Secara teoritis, sesuai dengan pengertian fajar shadiq yang tercantum dalam al-Qur’an yang diisyaratkan dengan pernyataan “terang bagimu benang putih dari benang hitam”. Sesuai dengan asbabun nuzul ayat tersebut yang menyatakan bahwa pada zaman nabi beberapa orang laki-laki mengikatkan pada kedua kakinya benang putih dan benang hitam. Mereka terus makan dan minum sampai terlihat perbedaan diantara keduanya. Maka Allah menurunkan kelanjutannya “berupa fajar” sehingga mereka tahu bahwa yang dimaksud ialah malam dan siang. Dari sini, apabila dihubungkan dengan fajar dalam perspektif astronomi, maka pada batasan kurva cahaya fajar astronomilah yang sesuai dengan kondisi tersebut. Karena ketika ketinggian matahari mencapai -18 derajat sampai dengan -13 derajat baru bisa dibedakan perbedaan warna antara hitam dan putih tersebut.

Berawal dengan kondisi tersebut, matahari akan semakin mendekati ufuk, sehingga cahaya di ufuk pun akan semakin banyak dan mampu menyinari beberapa benda yang ada di sekitar kita dan kondisi inilah yang disebut dengan fajar sipil yang kemudian disusul dengan sebutan fajar nautika. Pada Intinya fajar shadiq merupakan cahaya fajar yang merupakan hasil dari hamburan cahaya matahari oleh partikel-partikel di udara yang melingkupi bumi.16 Bentuk cahaya tersebut yakni membentang di sepanjang ufuk timur, dan walaupun itu hanya sedikit yang terbit maka kondisi tersebut sudah disebut dengan munculnya fajar shadiq. Jadi, yang menjadi patokan adalah bukan gelap atau tidaknya keadaan di sekeliling kita, akan tetapi cahaya membentang yang ada di ufuk bagian timur.

Mengenai lamanya fajar, dalam hal ini menurut pandangan penulis hal tersebut di pengaruhi dengan posisi daerah masing-masing. Bagi tempat-tempat yang berada di sekitar ekuator bumi, maka sebagaimana yang diketahui lingkarang pergeseran harian matahari (lingkaran equator langit) adalah tegak lurus pada horizon. Hal tersebut mengakibatkan busur dari sebuah kriteria tinggi matahari tentunya akan tegak lurus dengan horizon. Konsekuensi dari kondisi seperti itu adalah fajarnya pun akan lebih pendek.
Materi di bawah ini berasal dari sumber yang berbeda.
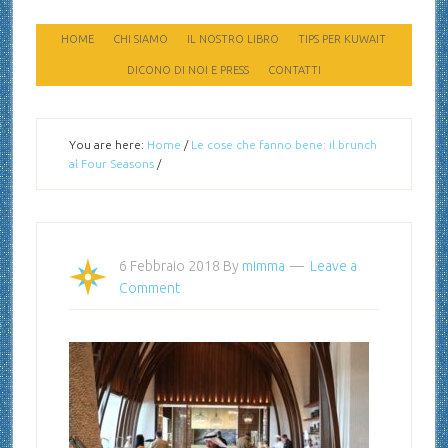
HOME
CHI SIAMO
IL NOSTRO LIBRO
TIPS PER KUWAIT
DICONO DI NOI E PRESS
CONTATTI
You are here:
Home
/
Le cose che fanno bene: il brunch
al Four Seasons
/
6 Febbraio 2018
By
mimma
Leave a
Comment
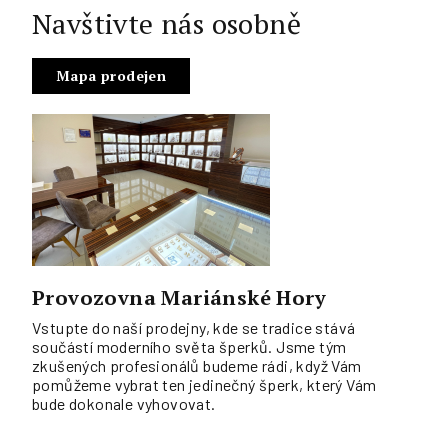
Navštivte nás osobně
Mapa prodejen
Provozovna Mariánské Hory
Vstupte do naší prodejny, kde se tradice stává
součástí moderního světa šperků. Jsme tým
zkušených profesionálů budeme rádi, když Vám
pomůžeme vybrat ten jedinečný šperk, který Vám
bude dokonale vyhovovat.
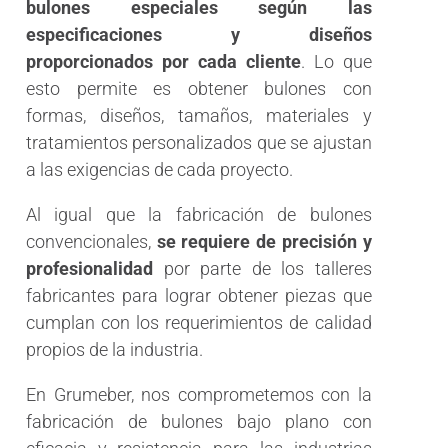
bulones especiales según las
especificaciones y diseños
proporcionados por cada cliente
. Lo que
esto permite es obtener bulones con
formas, diseños, tamaños, materiales y
tratamientos personalizados que se ajustan
a las exigencias de cada proyecto.
Al igual que la fabricación de bulones
convencionales,
se requiere de precisión y
profesionalidad
por parte de los talleres
fabricantes para lograr obtener piezas que
cumplan con los requerimientos de calidad
propios de la industria.
En Grumeber, nos comprometemos con la
fabricación de bulones bajo plano con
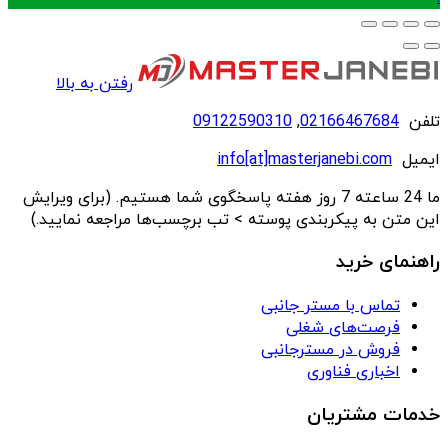
رفتن به بالا
تلفن
02166467684
,
09122590310
ایمیل
info[at]masterjanebi.com
ما 24 ساعته 7 روز هفته پاسخگوی شما هستیم. (برای ویرایش
این متن به پیکربندی پوسته > تب برچسب‌ها مراجعه نمایید.)
راهنمای خرید
تماس با مستر جانبی
فرصت‌های شغلی
فروش در مسترجانبی
اخباری فناوری
خدمات مشتریان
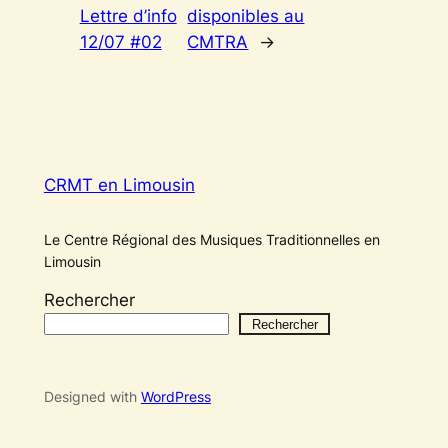
Lettre d’info
disponibles au
12/07 #02
CMTRA
→
CRMT en Limousin
Le Centre Régional des Musiques Traditionnelles en
Limousin
Rechercher
Rechercher
Designed with
WordPress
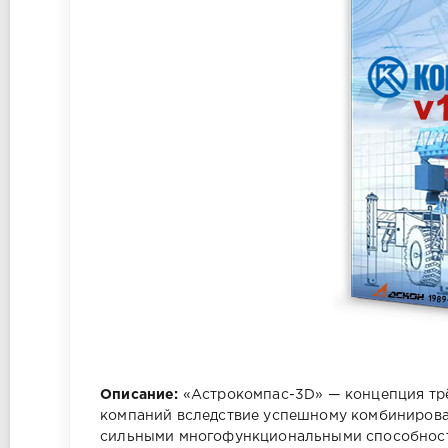
Описание:
«Астрокомпас-3D» — концепция трё
компаний вследствие успешному комбинирова
сильными многофункциональными способностя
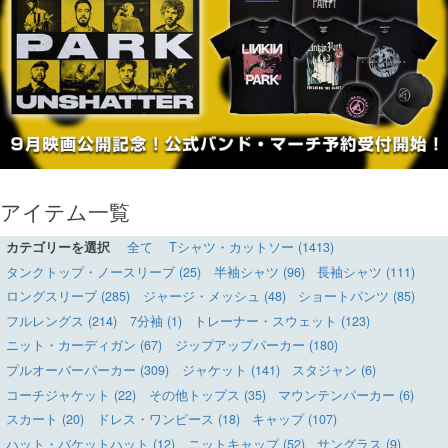
アイテム一覧
カテゴリーを選択
全て
Tシャツ・カットソー (1413)
タンクトップ・ノースリーブ (25)
半袖シャツ (96)
長袖シャツ (111)
ロングスリーブ (285)
ジャージ・メッシュ (48)
ショートパンツ (85)
フルレングス (214)
7分袖 (1)
トレーナー・スウェット (123)
ニット・カーディガン (67)
ジップアップパーカー (180)
プルオーバーパーカー (309)
ジャケット (141)
スタジャン (6)
コーチジャケット (22)
その他トップス (35)
マウンテンパーカー (6)
スカート (20)
ドレス・ワンピース (18)
キャップ (107)
ハット・バケットハット (12)
ニットキャップ (52)
サングラス (9)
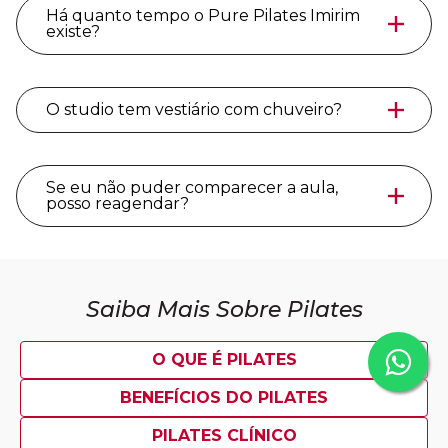
Há quanto tempo o Pure Pilates Imirim
existe?
O studio tem vestiário com chuveiro?
Se eu não puder comparecer a aula,
posso reagendar?
Saiba Mais Sobre Pilates
O QUE É PILATES
BENEFÍCIOS DO PILATES
PILATES CLÍNICO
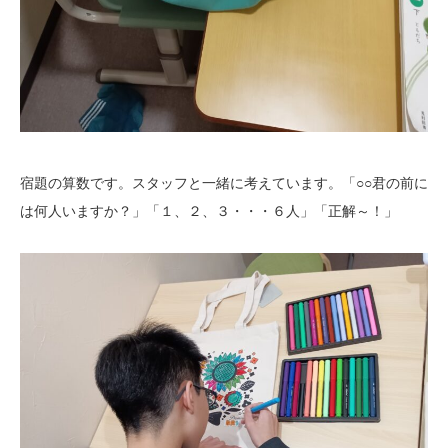
宿題の算数です。スタッフと一緒に考えています。「○○君の前に
は何人いますか？」「１、２、３・・・６人」「正解～！」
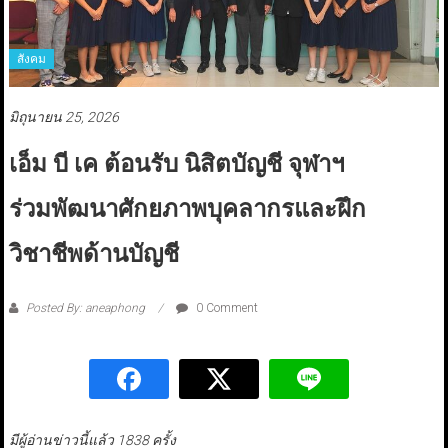
สังคม
มิถุนายน 25, 2026
เอ็ม บี เค ต้อนรับ นิสิตบัญชี จุฬาฯ
ร่วมพัฒนาศักยภาพบุคลากรและฝึก
วิชาชีพด้านบัญชี
Posted By: aneaphong
0 Comment
มีผู้อ่านข่าวนี้แล้ว 1838 ครั้ง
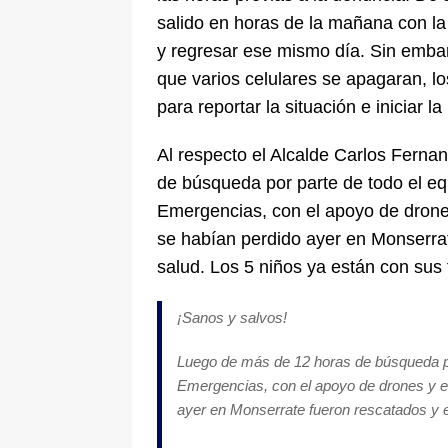
salido en horas de la mañana con la
y regresar ese mismo día. Sin embarg
que varios celulares se apagaran, lo
para reportar la situación e iniciar 
Al respecto el Alcalde Carlos Fern
de búsqueda por parte de todo el equ
Emergencias, con el apoyo de drones
se habían perdido ayer en Monserra
salud. Los 5 niños ya están con sus 
¡Sanos y salvos!
Luego de más de 12 horas de búsqueda por
Emergencias, con el apoyo de drones y el
ayer en Monserrate fueron rescatados y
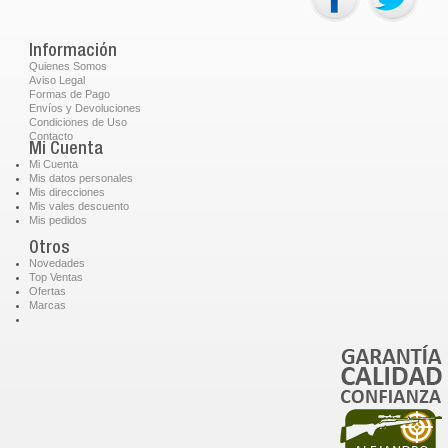
Información
Quienes Somos
Aviso Legal
Formas de Pago
Envíos y Devoluciones
Condiciones de Uso
Contacto
Mi Cuenta
Mi Cuenta
Mis datos personales
Mis direcciones
Mis vales descuento
Mis pedidos
Otros
Novedades
Top Ventas
Ofertas
Marcas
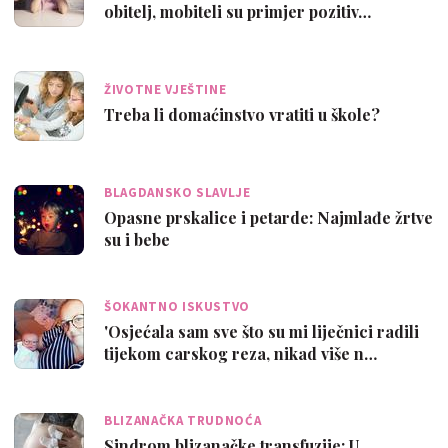
obitelj, mobiteli su primjer pozitiv…
ŽIVOTNE VJEŠTINE
Treba li domaćinstvo vratiti u škole?
BLAGDANSKO SLAVLJE
Opasne prskalice i petarde: Najmlađe žrtve
su i bebe
ŠOKANTNO ISKUSTVO
'Osjećala sam sve što su mi liječnici radili
tijekom carskog reza, nikad više n…
BLIZANAČKA TRUDNOĆA
Sindrom blizanačke transfuzije: U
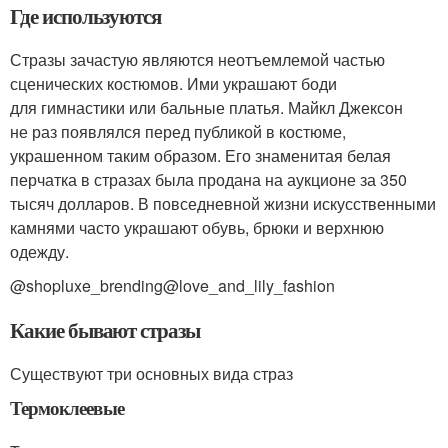
Где используются
Стразы зачастую являются неотъемлемой частью
сценических костюмов. Ими украшают боди
для гимнастики или бальные платья. Майкл Джексон
не раз появлялся перед публикой в костюме,
украшенном таким образом. Его знаменитая белая
перчатка в стразах была продана на аукционе за 350
тысяч долларов. В повседневной жизни искусственными
камнями часто украшают обувь, брюки и верхнюю
одежду.
@shopluxe_brending@love_and_lily_fashion
Какие бывают стразы
Существуют три основных вида страз
Термоклеевые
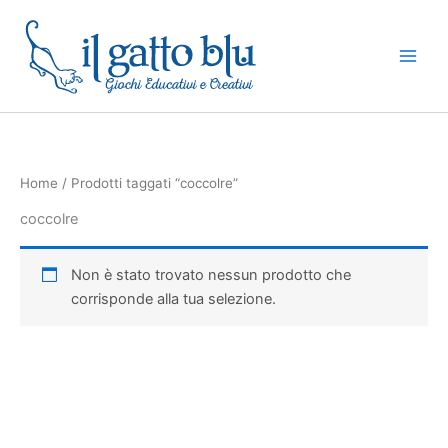
Vai
al
contenuto
Home
/ Prodotti taggati “coccolre”
coccolre
Non è stato trovato nessun prodotto che
corrisponde alla tua selezione.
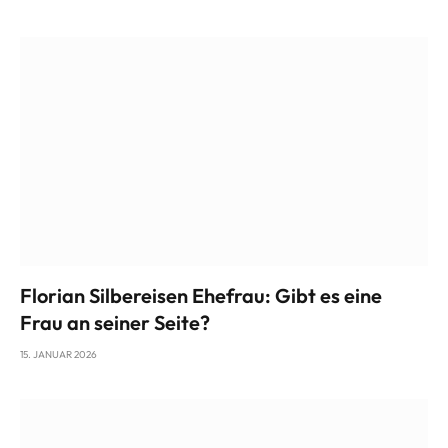
Florian Silbereisen Ehefrau: Gibt es eine
Frau an seiner Seite?
15. JANUAR 2026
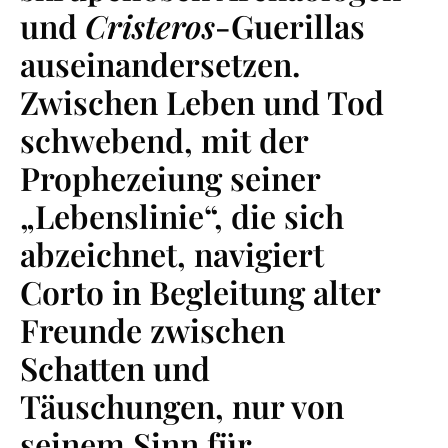
und
Cristeros
-Guerillas
auseinandersetzen.
Zwischen Leben und Tod
schwebend, mit der
Prophezeiung seiner
„Lebenslinie“, die sich
abzeichnet, navigiert
Corto in Begleitung alter
Freunde zwischen
Schatten und
Täuschungen, nur von
seinem Sinn für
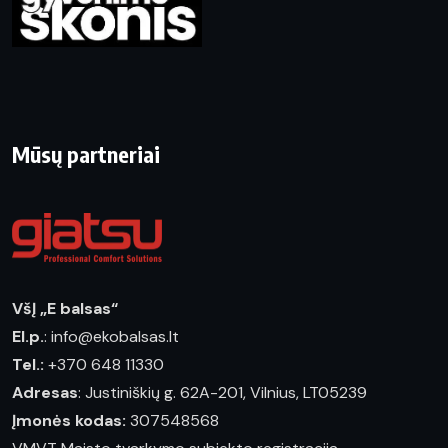
Mūsų partneriai
VšĮ „E balsas“
El.p.
: info@ekobalsas.lt
Tel.:
+370 648 11330
Adresas
: Justiniškių g. 62A-201, Vilnius, LT05239
Įmonės kodas:
307548568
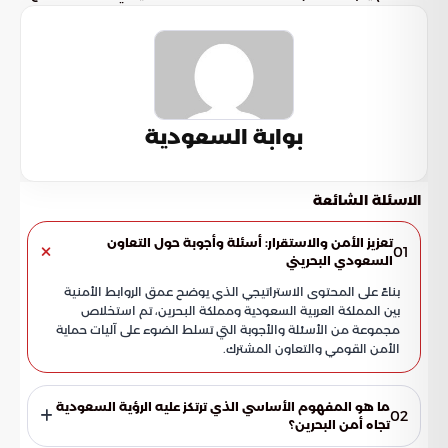
بوابة السعودية
الاسئلة الشائعة
تعزيز الأمن والاستقرار: أسئلة وأجوبة حول التعاون
01
السعودي البحريني
بناءً على المحتوى الاستراتيجي الذي يوضح عمق الروابط الأمنية
بين المملكة العربية السعودية ومملكة البحرين، تم استخلاص
مجموعة من الأسئلة والأجوبة التي تسلط الضوء على آليات حماية
الأمن القومي والتعاون المشترك.
ما هو المفهوم الأساسي الذي ترتكز عليه الرؤية السعودية
02
تجاه أمن البحرين؟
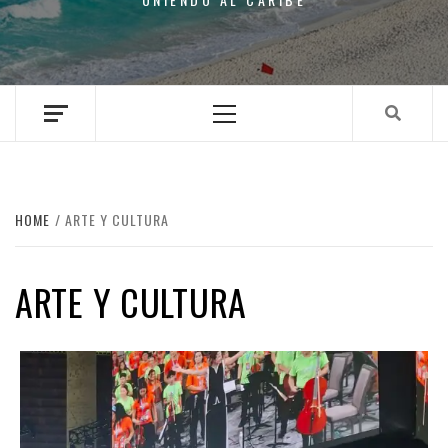
Primary
Menu
HOME
ARTE Y CULTURA
ARTE Y CULTURA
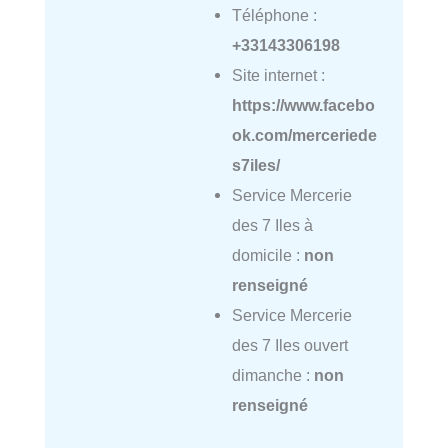
Téléphone :
+33143306198
Site internet :
https://www.facebo
ok.com/merceriede
s7iles/
Service Mercerie
des 7 Iles à
domicile :
non
renseigné
Service Mercerie
des 7 Iles ouvert
dimanche :
non
renseigné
Sebaliknya, bagi beberapa tempat yang berada di sebelah utara ataupun di sebelah selatan equator bumi, maka posisi lingkaran pergeseran harian matahari akan lebih condong terhadap tegak lurus. Makin ke utara ataupun makin ke selatan, maka posisinya akan lebih condong lingkaran pergeseran harian matahari tersebut. Konsekuensinya adalah matahari membutuhkan waktu yang lebih panjang untuk pada sebuah titik dari kriteria ketinggian matahari dari waktu shalat. Jadi Fajar pada sebuah tempat yang lebih ke utara atau ke selatan equator akan semakin panjang.

Dari beberapa pendapat diatas maka penulis menyimpulkan analisis nilai ketinggian matahari dalam astronomi kaitannya dengan awal waktu shalat subuh adalah warna putih kemerahan yang muncul dengan bentuk membentang di ufuk timur bisa dijadikan pertanda bahwa shalat Shubuh sudah sah untuk dilakukan.

15 T. Djamaluddin yang berjudul, Twilight menurut Astronomi, Tulisan ini merupakan tanggapan Thomas Djamaluddin atas banyaknya

perdebatan terkait dengan ksalahkaprahan awal waktu shalat subuh. Hlm.2.

(9)

Analisis relevensi nilai ketinggian matahari terhadap kemunculan fajar shadiq kaitannya dengan awal waktu shalat subuh

Sebagaimana yang telah diketahui bahwa fajar shadiq merupakan pertanda bagi umat Islam untuk melaksanakan shalat Shubuh, sampai sekarang konsep tersebut masih tetap digunakan. Tidak ada perbedaan pendapat terkait dengan hal itu. Semakin berkembangnya ilmu pengetahuan, tuntutan untuk mempermudah penentuan waktu shalat secara praktis pun semakin besar. Selain itu, karena saat ini waktu-waktu shalat lebih banyak ditentukan berdasarkan jam, maka perlu diketahui kriteria astronomisnya yang menjelaskan fenomena fajar dalam dalil syar’i tersebut. Perlu penjelasan fenomena sesungguhnya fajar kazib dan fajar shadiq, kemudian perlu batasan kuantitatif yang dapat digunakan dalam formulasi perhitungan untuk diterjemahkan dalam rumus atau algoritma program komputer.17

Oleh sebab itulah, para pakar astronomi membuat sebuah konsep perhitungan yang didasarkan pada kriteria ketinggian matahari yang berbedabeda untuk tiap-tiap waktu shalat. Hal tersebut di karenakan posisi matahari yang berubah-ubah sehingga menimbulkan kondisi pagi, siang, dan malam.18

Penetapan ketinggian matahari pada tiap-tiap awal waktu shalat tidak bisa dilakukan oleh setiap orang. Konsekuensinya masyarakat awam hanya bisa mengikuti kriteria-kriteria tersebut, tanpa bisa melakukan pengecekan kembali. Pada akhirnya peluang kekeliruan itupun semakin nampak. Seperti halnya kriteria ketinggian matahari untuk waktu Shubuh. Dalam hal ini banyak ditawarkan beberapa kriteria ketinggian waktu Shubuh mulai dari -20derajat sampai dengan -14 derajat di bawah ufuk.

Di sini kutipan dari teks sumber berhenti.